In order to study the structure-activity relationship of antibacterial bio-based epoxy polymers made from phenolic branched fatty acids (phenolic BCFAs), a series of curing agents (i.e., phenolic BCFA-amides (phenolic BCFAAs)) were prepared from phenolic BCFAs and polyamines at 90 ?C and 160 ?C. Those phenolic BCFAs were made from phenol, thymol, carvacrol, and creosote, respectively, while the polyamines were ethylenediamine (EDA), diethylenetriamine (DETA), triethylenetetramine (TETA), tetraethylenepentamine (TEPA) and hexamethylenediamine (HDA).
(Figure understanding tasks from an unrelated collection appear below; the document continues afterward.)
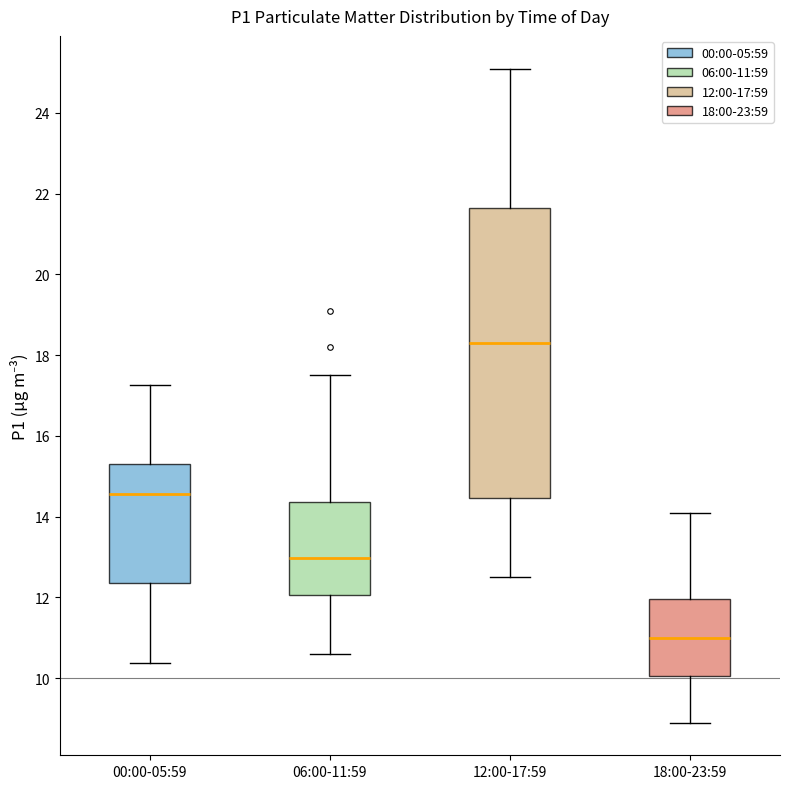

Reading left to right, read every box against the y-axis: the position of its median line, the range the box covers, and the ends of its whiskers. The values are not printed on the chart, so give them approximately, as read against the axis.

00:00-05:59: median 14.6, box 12.4 to 15.2, whiskers 10.4 to 17.2
06:00-11:59: median 13.0, box 12.0 to 14.4, whiskers 10.6 to 17.6
12:00-17:59: median 18.4, box 14.4 to 21.6, whiskers 12.6 to 25.2
18:00-23:59: median 11.0, box 10.0 to 12.0, whiskers 9.0 to 14.2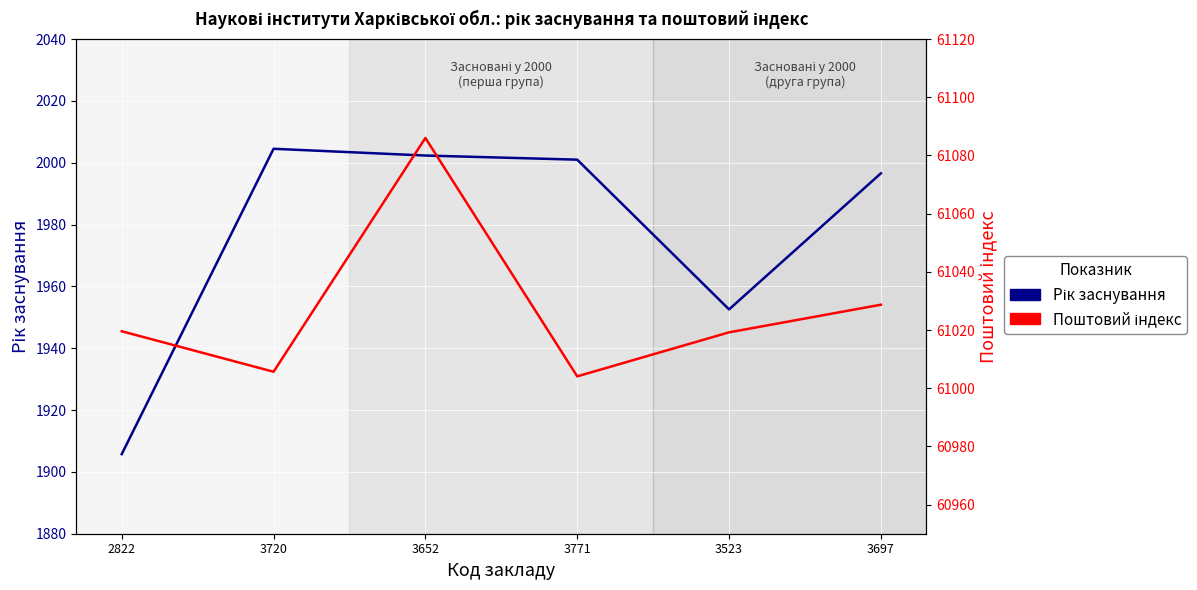

List the series in order of their peak value, lowest first.

Рік заснування, Поштовий індекс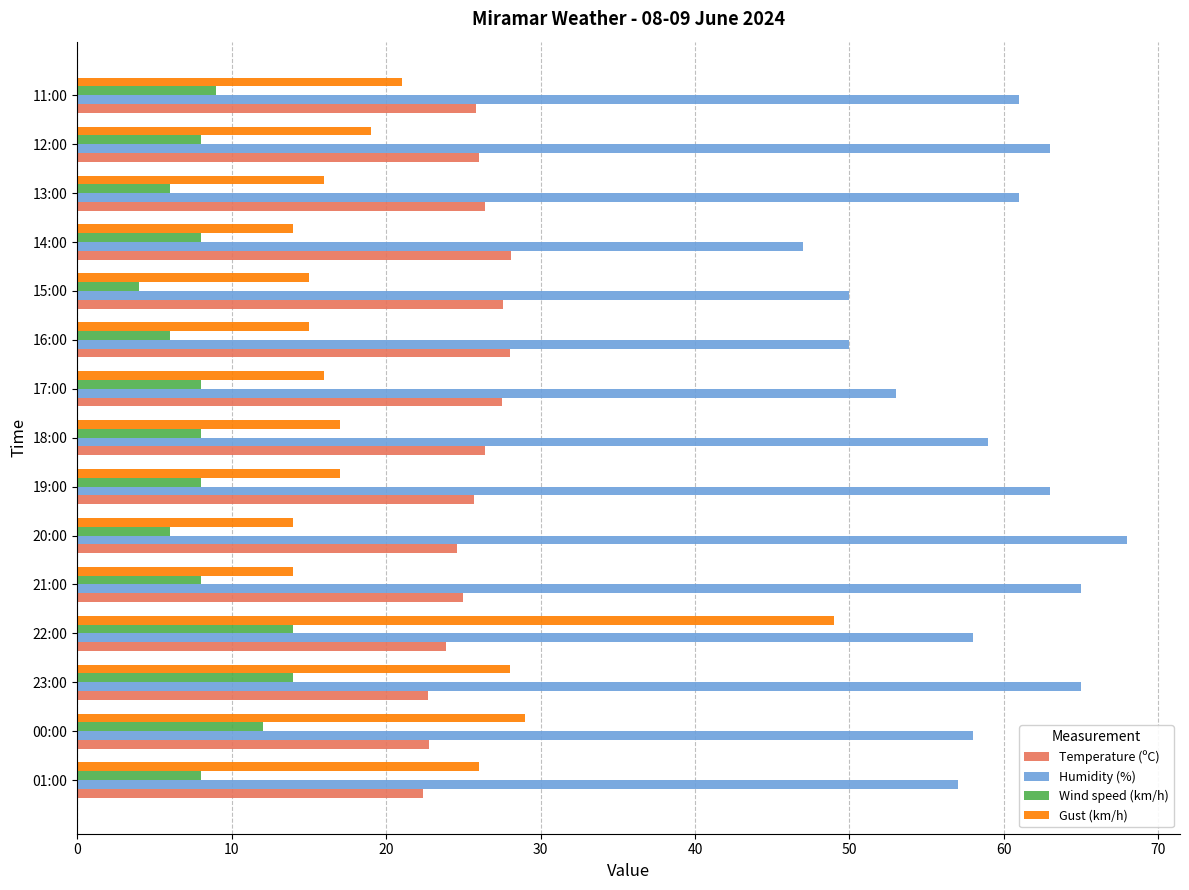

What is the difference between the maximum and minimum values in the Temperature (ºC) series?

5.7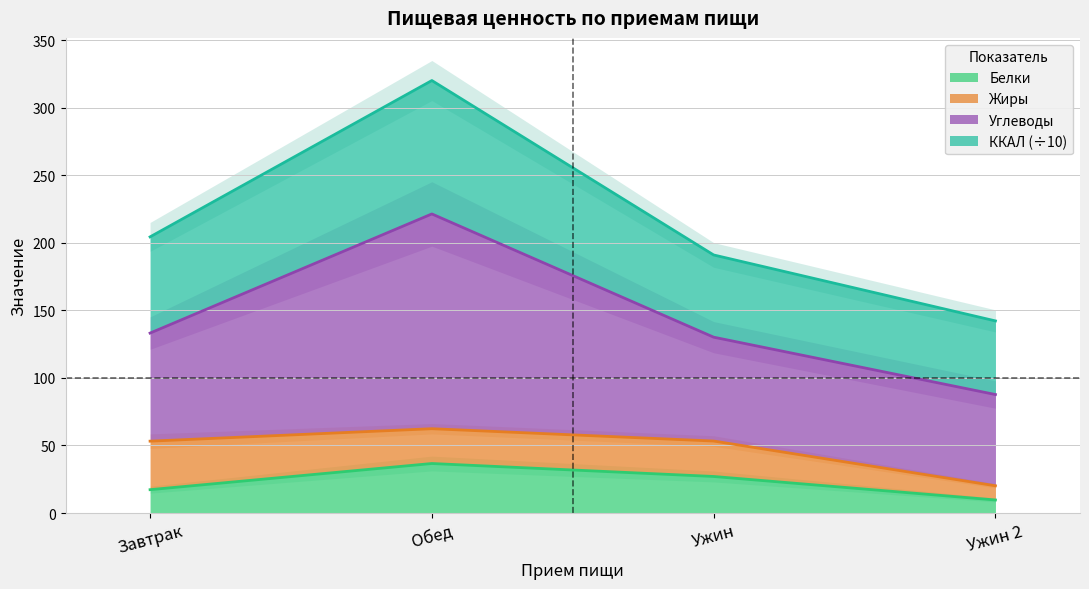

Where does the ККАЛ series first go above 204?

Завтрак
The prepared curing agents were then used to make different antimicrobial bio-epoxy polymers with a commercial epoxy resin, diglycidyl ether of bisphenol A (DGEBA). All the monomers were thoroughly characterized by Fourier-transform infrared spectroscopy (FT-IR) and nuclear magnetic resonance spectroscopy (NMR). Two bio-epoxy polymers, phenol-BCFA (EDA) and creosote BCFA (EDA), were found to be most active against both Gram-positive and Gram-negative bacteria. The leaching experiments on the phenolBCFA (EDA) showed no signs of small molecules (i.e., biocides) leaking out of the polymer to inactivate the bacteria. Most importantly, the reusability study indicated that the polymer was inherently antibacterial and maintained its efficacy for at least three uses. This study presents important findings on the antimicrobial activity of individual phenolics, polyamines and molecular weights of the curing agents, and the evidence demonstrates that the amphiphilicity contributes to the key impact of the antimicrobial activity of the bio-epoxy polymers.

Automated summary

The study investigated the structure-activity relationship of antibacterial bio-based epoxy polymers made from phenolic branched fatty acids by preparing curing agents from phenolic BCFAs and polyamines. The bio-epoxy polymers, especially phenol-BCFA (EDA) and creosote BCFA (EDA), demonstrated significant antimicrobial activity against a broad range of bacteria, indicating their potential as inherently antibacterial materials. The study also highlighted the importance of amphiphilicity in contributing to the antimicrobial activity of the bio-epoxy polymers.